• **ИЗВЛЕЧЁННЫЙ ТЕКСТ**
_ _ _ _ _ _ _

Сергей Есенин. 1925 год. |
Мой родной язык - нерусский, по-русски я выучился только в 1916-1917 годах. Я тогда мог говорить, а потом и писать, но только статьи. Первые рассказы по-русски я стал писать не раньше начала двадцатых годов.
Примерно до начала 1925 года я непосредственного участия в руководстве ВАПП1 не принимал. Потом, кажется, с 1925 года я был сперва членом правления, потом членом президиума этой организации, а также и членом "напостовской группы", о которой я еще буду говорить.
Мои воспоминания об этом периоде времени, то есть о конце 24-го и начале 25-го года, тесно связаны с "Домом Герцена" в Москве (Тверской бульвар, 25). В этом доме помещались тогда различные литературные организации. Каждая из них занимала по одной комнате, часто комнатушке, и только Союз писателей обладал помещением несколько более обширным: двумя или тремя комнатами во втором этаже. Что касается РАПП (Российской ассоциации пролетарских писателей), а потом МАПП (московской) и ВАПП, то она также помещалась в "Доме Герцена" в одной комнате, являющейся одновременно и редакцией журнала "На посту", потом "На литературном посту". На стенах комнаты красовались лозунги, большей частью юмористического характера. Некоторые из них я помню: "Не пиши про доярок, если не умеешь отличить коровы от Вовки Ермилова" и "Наше комчванство ни в чем не уступает вашему".

_ _ _ _ _ _ _

• **ЗАПИСИ НАБОРА ДАННЫХ**
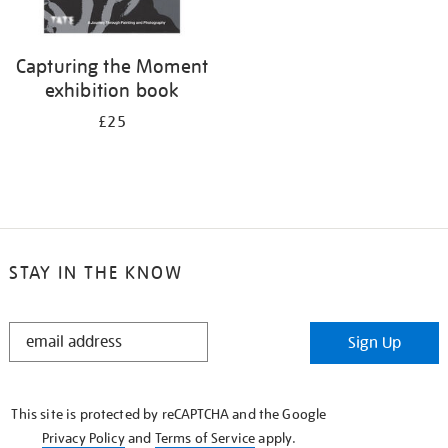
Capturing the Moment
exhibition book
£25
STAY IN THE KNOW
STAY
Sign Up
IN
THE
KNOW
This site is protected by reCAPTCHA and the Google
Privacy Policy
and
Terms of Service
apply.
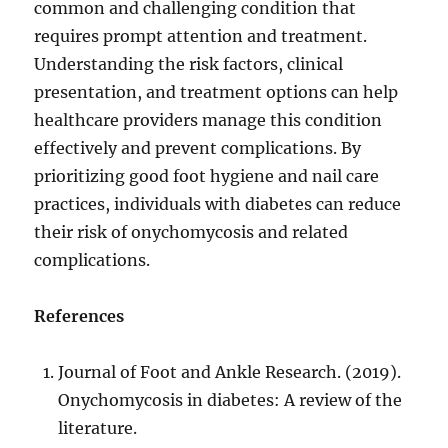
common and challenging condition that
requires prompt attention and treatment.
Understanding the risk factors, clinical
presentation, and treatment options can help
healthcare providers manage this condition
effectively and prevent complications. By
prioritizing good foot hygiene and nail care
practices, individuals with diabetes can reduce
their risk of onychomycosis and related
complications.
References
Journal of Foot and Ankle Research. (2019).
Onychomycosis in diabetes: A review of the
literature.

_ _ _ _ _ _ _

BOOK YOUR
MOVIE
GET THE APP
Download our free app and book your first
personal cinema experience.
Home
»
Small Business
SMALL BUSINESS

_ _ _ _ _ _ _

• **УСЛОВИЕ ЗАДАНИЯ**
Ответьте по воспоминаниям:
1. В какие годы был выучен русский язык?
2. По какому адресу находился «Дом Герцена»?
3. Сколько комнат занимал Союз писателей и на каком этаже?
Записи для работы не понадобятся.

• **ОТВЕТ**
1. В 1916–1917 годах.
2. В Москве, Тверской бульвар, 25.
3. Две или три комнаты во втором этаже.